Mandiamo i “cattivi” in Europa

donne-no-tav3Da quando i 6 “intellettuali” hanno lanciato via Micromega la candidatura del greco Tsipras, sono iniziate le polemiche (alcune giuste, altre meno, tutte comprensibili), le critiche, i mal di pancia.

Non mi interessano le primogeniture sulla candidatura: chi si occupa di politica senza leggere solo le testate – cartacee o online del gruppo l’Espresso –  sa che Tsipras non solo non è un esponente della società civile (che poi chissà cos’è, e chi realmente è legittimato a farne parte) ma è un politico fine e con un forte impianto ideologico.

Detto poi questo in Italia la lista degli “intellettuali” sta diventando un’ottima opportunità per dare contro ai partiti  – “vi piace vincere facile, eh?” – ma anche indirettamente per dare contro alla possibilità di organizzare la sinistra di alternativa basandola su un forte impianto ideologico. Al mio stomaco non piace l’aprire a destra e manca della Spinelli. E non mi piace leggere della “superfluità” della indicazione di qual è la nostra ‘parte’.

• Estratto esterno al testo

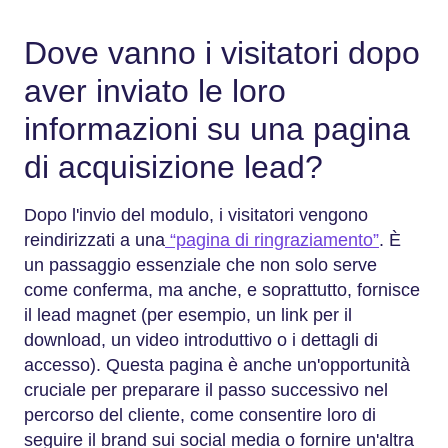
Dove vanno i visitatori dopo
aver inviato le loro
informazioni su una pagina
di acquisizione lead?
Dopo l'invio del modulo, i visitatori vengono
reindirizzati a una
“pagina di ringraziamento”
. È
un passaggio essenziale che non solo serve
come conferma, ma anche, e soprattutto, fornisce
il lead magnet (per esempio, un link per il
download, un video introduttivo o i dettagli di
accesso). Questa pagina è anche un'opportunità
cruciale per preparare il passo successivo nel
percorso del cliente, come consentire loro di
seguire il brand sui social media o fornire un'altra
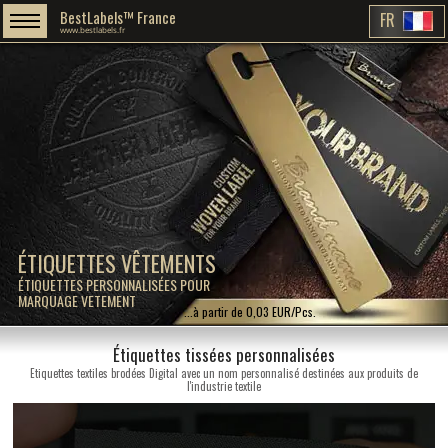
BestLabels™ France
FR
www.bestlabels.fr
ÉTIQUETTES VÊTEMENTS
ÉTIQUETTES PERSONNALISÉES POUR
MARQUAGE VETEMENT
...à partir de 0,03 EUR/Pcs.
Étiquettes tissées personnalisées
Etiquettes textiles brodées Digital avec un nom personnalisé destinées aux produits de
l'industrie textile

Oggi sull’Osservatorio sulla Repressione leggo: “La lobby legalitaria cresce, egemonizza, cambia geneticamente la sinistra ed è riuscita perfino, a causa della confusione post ideologica e del populismo, a creare soggetti politici che fagocitano ogni alternativa che miri effettivamente a mettere in discussione lo stato di cose attuali.”

Condivido. E allora mi si dovrebbe accaponare la pelle. Dovrei dire che la lista se la facciano i sei e le firme si arrangino a raccoglierle. Ma poi rifletto e vedo bene un “ma”, reale.
E il “ma” è dato dalla possibilità di scegliere chi mandare in Europa. E’ vero che sono i saggi (che poi a proposito di metodo mi sarebbe piaciuto sapere chi gliel’ha data la patente) a scegliere i candidati da mettere in lista. Ma io voglio sperare che su 13 candidati, per esempio, che ci saranno nella circoscrizione Nord-Est io ne abbia almeno uno che non rientri nella visione legalitaria di costoro.

Vorrei un o una No Tav, un o una compagno/a del movimento per la casa, uno dei lavoratori della logistica, di quelli che fanno i picchetti e che qualcuno bacchetta dalle pagine di qualche quotidiano campione di vendite. Insomma, vorrei poter scegliere anche i “cattivi”, quelli che subiscono le scelte della magistratura, quelli che sanno che i poliziotti, nella realtà, sono molto poco simili a Montalbano e più simili a Tonelli del Sap (quello che dice che la famiglia e gli amici di Aldro hanno mosso una “pelosa macchina del fango”) o a Maccari del Coisp (quello che querela anche l’aria perché “lede la dignità dei poliziotti”).

Insomma, lasciamo che i professori facciano il loro gioco (ammesso ci sia davvero un gioco dietro), ma non rinunciamo a questa opportunità per creare un fronte antiliberista e di sinistra (a prescindere che la parola ci sia o ci sia solo il colore sul simbolo) e mandiamo in Europa quelli che lottano contro questo sistema repressivo da ogni punto di vista.

Insomma, lavoriamo per delle candidature di lotta (vera) e lavoriamo per mandare in Europa i “cattivi”, quelli che questo sistema lo vogliono davvero ribaltare.